-------- TEXTO PARA LEITURA

Arnaldo Grizzo Publicado em 14/07/2020, às 15h00
O Château d'Ampuis é um dos mais luxuosos Châteaux do vale do Rhône, foi construído entre os séculos XII e XIV. Desde 1995, quando Guigal o comprou, profundas restaurações foram feitas pois o lugar havia se deteriorado com o tempo
Quando seu pai morreu, Etienne Guigal, aos 14 anos, foi obrigado a trabalhar. O garoto ingressou no poderoso négociant de vinhos Vidal-Fleury em 1924. Nos anos de labor, conheceu Marcelle, que trabalhava para uma nobre família francesa que habitava o portentoso Château d'Ampuis, e se casou. Etienne trilhou seu caminho para se tornar chef-de-cave, um dos postos mais altos de uma empresa vitivinícola, e, em 1946, decidiu desbravar novas oportunidades.
Ele saiu da Vidal-Fleury e abriu seu próprio negócio na cidadela berço da denominação Côte-Rôtie, Ampuis. Era o começo da reviravolta em sua trajetória, que, no fundo, assemelha-se com o conto de fadas da Cinderela. De "mero" trabalhador em uma grande companhia, Etienne começou a alinhavar um pequeno império que seu filho, Marcel, iria expandir e transformar hoje provavelmente no principal nome dos vinhos do Rhône.
Marcel, nascido em 1943, teve que assumir a direção do Domaine precocemente, em 1961, pois seu pai ficou completamente cego. Coube a ele "ir ao baile e encantar o príncipe". Em 1966, o jovem enólogo criou seus "sapatinhos de cristal", lançando o rótulo Côte-Rôtie La Mouline, um single vineyard de um hectare de vinhas plantadas em um anfiteatro natural na Côte Blonde. Pouco depois, lançou outro rótulo de um pequeno vinhedo, La Landonne.

----------------
-------- TRECHOS DE DADOS

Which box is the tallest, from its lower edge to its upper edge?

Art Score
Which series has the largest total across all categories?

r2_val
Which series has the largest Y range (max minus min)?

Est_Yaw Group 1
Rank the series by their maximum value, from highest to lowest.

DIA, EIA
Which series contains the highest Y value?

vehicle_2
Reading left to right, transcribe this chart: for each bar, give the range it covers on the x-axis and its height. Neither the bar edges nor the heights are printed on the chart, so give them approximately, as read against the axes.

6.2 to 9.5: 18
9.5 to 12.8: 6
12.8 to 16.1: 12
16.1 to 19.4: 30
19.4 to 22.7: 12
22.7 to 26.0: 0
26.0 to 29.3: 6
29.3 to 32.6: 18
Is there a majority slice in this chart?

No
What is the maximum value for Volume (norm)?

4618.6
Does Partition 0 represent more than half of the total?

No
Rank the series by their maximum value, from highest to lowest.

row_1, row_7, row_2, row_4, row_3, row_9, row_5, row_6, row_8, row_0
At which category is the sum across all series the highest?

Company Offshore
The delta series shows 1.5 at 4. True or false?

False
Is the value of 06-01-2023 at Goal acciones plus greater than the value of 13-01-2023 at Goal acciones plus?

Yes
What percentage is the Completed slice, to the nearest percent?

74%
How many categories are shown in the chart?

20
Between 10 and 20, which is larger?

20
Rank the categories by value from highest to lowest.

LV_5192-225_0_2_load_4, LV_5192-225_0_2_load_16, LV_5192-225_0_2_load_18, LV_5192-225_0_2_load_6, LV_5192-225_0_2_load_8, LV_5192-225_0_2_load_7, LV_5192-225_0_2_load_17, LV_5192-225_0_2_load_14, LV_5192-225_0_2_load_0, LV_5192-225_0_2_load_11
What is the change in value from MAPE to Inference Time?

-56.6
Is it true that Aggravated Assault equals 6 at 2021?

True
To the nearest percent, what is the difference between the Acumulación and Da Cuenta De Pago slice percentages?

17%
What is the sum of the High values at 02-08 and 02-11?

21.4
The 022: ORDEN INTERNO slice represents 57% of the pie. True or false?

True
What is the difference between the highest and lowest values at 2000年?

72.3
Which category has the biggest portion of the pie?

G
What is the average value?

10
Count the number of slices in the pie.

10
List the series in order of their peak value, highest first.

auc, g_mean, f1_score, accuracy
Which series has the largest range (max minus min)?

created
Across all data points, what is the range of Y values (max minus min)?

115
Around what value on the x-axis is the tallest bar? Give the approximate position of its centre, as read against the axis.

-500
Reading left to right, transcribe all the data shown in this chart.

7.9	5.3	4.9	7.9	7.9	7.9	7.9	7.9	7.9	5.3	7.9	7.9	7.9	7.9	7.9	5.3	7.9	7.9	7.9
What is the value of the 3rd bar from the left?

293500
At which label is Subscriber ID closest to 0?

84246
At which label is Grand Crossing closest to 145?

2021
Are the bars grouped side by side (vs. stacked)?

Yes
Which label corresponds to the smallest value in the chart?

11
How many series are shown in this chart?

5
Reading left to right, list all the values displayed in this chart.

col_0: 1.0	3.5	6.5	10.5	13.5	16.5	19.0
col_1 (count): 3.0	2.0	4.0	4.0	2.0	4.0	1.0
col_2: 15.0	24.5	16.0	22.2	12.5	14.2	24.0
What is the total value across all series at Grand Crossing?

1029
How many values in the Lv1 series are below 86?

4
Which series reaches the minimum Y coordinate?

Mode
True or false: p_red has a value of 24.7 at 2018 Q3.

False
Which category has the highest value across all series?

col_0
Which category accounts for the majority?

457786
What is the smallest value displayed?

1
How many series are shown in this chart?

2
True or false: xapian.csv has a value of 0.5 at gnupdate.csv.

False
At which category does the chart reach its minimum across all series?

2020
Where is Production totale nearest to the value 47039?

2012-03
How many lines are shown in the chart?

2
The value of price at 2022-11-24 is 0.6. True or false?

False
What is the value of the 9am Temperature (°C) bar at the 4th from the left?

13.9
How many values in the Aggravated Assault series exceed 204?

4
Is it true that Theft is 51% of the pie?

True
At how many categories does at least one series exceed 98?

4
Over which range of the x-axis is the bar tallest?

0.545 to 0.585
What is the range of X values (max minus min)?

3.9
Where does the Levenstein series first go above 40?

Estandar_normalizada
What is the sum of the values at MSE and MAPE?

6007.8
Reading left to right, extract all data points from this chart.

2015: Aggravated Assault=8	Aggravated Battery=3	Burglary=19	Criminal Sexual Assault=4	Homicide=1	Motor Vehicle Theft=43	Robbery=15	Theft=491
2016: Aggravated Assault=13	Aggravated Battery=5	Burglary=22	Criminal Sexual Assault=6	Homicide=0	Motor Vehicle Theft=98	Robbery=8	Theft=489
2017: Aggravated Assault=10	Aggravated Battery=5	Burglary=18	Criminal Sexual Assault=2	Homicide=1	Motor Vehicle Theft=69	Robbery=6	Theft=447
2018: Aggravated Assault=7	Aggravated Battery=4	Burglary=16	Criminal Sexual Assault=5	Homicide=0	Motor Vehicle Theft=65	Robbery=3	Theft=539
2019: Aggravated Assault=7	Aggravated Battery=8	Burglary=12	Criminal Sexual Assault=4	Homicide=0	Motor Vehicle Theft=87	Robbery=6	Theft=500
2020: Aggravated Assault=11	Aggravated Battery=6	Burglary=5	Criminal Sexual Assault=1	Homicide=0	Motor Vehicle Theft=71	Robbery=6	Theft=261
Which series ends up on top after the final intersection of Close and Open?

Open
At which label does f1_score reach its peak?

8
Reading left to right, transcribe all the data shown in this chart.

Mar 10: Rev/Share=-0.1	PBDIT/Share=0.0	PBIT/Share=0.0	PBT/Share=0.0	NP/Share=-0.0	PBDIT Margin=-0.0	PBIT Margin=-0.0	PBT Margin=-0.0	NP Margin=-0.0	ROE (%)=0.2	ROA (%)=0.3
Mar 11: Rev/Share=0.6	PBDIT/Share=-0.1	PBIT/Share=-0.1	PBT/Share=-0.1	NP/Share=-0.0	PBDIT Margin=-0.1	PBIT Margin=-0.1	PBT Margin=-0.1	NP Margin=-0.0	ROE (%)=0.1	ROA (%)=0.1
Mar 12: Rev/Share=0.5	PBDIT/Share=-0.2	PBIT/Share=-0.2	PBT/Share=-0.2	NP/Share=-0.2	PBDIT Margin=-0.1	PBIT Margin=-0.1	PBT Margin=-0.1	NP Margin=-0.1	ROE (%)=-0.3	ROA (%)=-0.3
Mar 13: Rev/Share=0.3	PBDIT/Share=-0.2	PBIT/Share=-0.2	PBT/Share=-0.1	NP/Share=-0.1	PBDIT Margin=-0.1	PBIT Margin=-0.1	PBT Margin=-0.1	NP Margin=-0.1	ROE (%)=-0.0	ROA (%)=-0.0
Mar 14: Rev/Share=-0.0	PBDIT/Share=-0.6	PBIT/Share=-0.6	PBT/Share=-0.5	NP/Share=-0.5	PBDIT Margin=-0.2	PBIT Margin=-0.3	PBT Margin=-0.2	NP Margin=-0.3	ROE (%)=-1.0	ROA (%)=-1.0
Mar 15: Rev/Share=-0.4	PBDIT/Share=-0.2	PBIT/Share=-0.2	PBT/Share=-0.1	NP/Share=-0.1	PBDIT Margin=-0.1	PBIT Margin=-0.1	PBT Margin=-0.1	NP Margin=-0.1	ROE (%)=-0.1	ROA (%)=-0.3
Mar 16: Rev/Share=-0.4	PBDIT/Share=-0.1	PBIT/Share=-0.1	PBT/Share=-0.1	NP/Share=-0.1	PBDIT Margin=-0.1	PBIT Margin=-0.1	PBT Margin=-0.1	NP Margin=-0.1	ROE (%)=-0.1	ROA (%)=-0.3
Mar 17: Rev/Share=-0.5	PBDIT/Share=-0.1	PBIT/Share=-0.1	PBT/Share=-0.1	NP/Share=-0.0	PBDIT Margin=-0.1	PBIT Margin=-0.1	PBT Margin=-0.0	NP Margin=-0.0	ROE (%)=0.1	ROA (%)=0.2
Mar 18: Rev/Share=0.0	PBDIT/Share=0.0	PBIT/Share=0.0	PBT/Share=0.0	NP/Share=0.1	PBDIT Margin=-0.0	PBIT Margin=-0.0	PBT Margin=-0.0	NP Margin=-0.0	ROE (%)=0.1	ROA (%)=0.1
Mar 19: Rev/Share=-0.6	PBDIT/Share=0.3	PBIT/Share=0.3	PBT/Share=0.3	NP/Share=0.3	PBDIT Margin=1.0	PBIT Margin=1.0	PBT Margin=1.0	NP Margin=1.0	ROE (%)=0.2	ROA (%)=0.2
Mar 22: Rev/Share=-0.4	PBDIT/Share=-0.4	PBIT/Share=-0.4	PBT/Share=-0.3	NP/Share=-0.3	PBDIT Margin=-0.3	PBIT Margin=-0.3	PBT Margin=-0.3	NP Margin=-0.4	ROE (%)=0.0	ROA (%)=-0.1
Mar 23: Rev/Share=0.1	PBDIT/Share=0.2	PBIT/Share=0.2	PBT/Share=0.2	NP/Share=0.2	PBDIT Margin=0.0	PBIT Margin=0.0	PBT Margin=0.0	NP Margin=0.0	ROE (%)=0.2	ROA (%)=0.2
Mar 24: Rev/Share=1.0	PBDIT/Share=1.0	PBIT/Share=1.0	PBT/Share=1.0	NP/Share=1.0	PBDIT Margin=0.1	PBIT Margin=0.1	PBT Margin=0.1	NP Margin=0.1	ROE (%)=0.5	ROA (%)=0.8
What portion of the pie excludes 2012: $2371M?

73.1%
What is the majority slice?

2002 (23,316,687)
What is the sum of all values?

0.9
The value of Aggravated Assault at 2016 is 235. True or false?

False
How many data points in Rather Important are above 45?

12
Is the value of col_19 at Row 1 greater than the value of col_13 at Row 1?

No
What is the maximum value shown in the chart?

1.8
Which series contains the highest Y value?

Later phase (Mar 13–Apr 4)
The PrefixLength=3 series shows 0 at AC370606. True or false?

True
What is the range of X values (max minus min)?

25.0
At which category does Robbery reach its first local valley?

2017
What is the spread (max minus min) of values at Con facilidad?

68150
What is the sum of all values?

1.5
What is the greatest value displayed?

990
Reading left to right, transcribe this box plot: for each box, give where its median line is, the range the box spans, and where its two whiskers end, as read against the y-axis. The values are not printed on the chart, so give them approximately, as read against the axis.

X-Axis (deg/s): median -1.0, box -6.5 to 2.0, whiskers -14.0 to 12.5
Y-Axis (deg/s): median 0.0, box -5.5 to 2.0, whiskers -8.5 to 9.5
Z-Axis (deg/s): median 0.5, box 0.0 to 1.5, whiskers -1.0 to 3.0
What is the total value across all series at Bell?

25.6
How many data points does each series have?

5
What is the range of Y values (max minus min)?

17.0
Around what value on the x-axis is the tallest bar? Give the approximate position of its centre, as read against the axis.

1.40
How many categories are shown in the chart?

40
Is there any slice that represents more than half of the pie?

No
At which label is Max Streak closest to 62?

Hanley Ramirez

----------------

EXPLORE O MATERIAL
a – Cite, do texto sobre os Guigal, tudo o que vai de "Marcel, nascido em" até "vinhedo, La Landonne.".
b – Reescreva em forma de lista o parágrafo do texto sobre os Guigal que começa com "Marcel, nascido em 1943", mantendo os fatos principais.
Baseie-se exclusivamente no texto sobre os Guigal.

RESPOSTAS DOS EXERCÍCIOS
a –
Marcel, nascido em 1943, teve que assumir a direção do Domaine precocemente, em 1961, pois seu pai ficou completamente cego. Coube a ele "ir ao baile e encantar o príncipe". Em 1966, o jovem enólogo criou seus "sapatinhos de cristal", lançando o rótulo Côte-Rôtie La Mouline, um single vineyard de um hectare de vinhas plantadas em um anfiteatro natural na Côte Blonde. Pouco depois, lançou outro rótulo de um pequeno vinhedo, La Landonne.

b –
- Marcel nasceu em 1943.
- Em 1961, assumiu cedo a direção do Domaine porque o pai ficou completamente cego.
- Em 1966, lançou o rótulo Côte-Rôtie La Mouline, um single vineyard de um hectare de vinhas plantadas em um anfiteatro natural na Côte Blonde.
- Pouco depois, lançou La Landonne, outro rótulo de um pequeno vinhedo.